[Task details]
Only the line containing "Показы формы заказа" and the lines after it, up to the end of the listing, should be written out, each exactly as given.

[Data to use]
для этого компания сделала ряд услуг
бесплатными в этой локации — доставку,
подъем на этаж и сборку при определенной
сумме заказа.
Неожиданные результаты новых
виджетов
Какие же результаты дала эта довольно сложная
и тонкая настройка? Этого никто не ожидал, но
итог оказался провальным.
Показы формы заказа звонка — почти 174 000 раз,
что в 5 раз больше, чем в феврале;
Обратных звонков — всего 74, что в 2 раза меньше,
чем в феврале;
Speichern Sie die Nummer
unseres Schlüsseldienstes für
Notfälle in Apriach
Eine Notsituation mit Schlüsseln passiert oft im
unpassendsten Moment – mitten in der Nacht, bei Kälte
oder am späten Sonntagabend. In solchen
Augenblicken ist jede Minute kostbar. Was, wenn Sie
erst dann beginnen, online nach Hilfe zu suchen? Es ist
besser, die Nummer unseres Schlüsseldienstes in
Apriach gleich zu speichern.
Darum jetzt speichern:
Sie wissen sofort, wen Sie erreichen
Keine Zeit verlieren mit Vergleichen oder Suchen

[Solution for this task]
Показы формы заказа звонка — почти 174 000 раз,
что в 5 раз больше, чем в феврале;
Обратных звонков — всего 74, что в 2 раза меньше,
чем в феврале;
Speichern Sie die Nummer
unseres Schlüsseldienstes für
Notfälle in Apriach
Eine Notsituation mit Schlüsseln passiert oft im
unpassendsten Moment – mitten in der Nacht, bei Kälte
oder am späten Sonntagabend. In solchen
Augenblicken ist jede Minute kostbar. Was, wenn Sie
erst dann beginnen, online nach Hilfe zu suchen? Es ist
besser, die Nummer unseres Schlüsseldienstes in
Apriach gleich zu speichern.
Darum jetzt speichern:
Sie wissen sofort, wen Sie erreichen
Keine Zeit verlieren mit Vergleichen oder Suchen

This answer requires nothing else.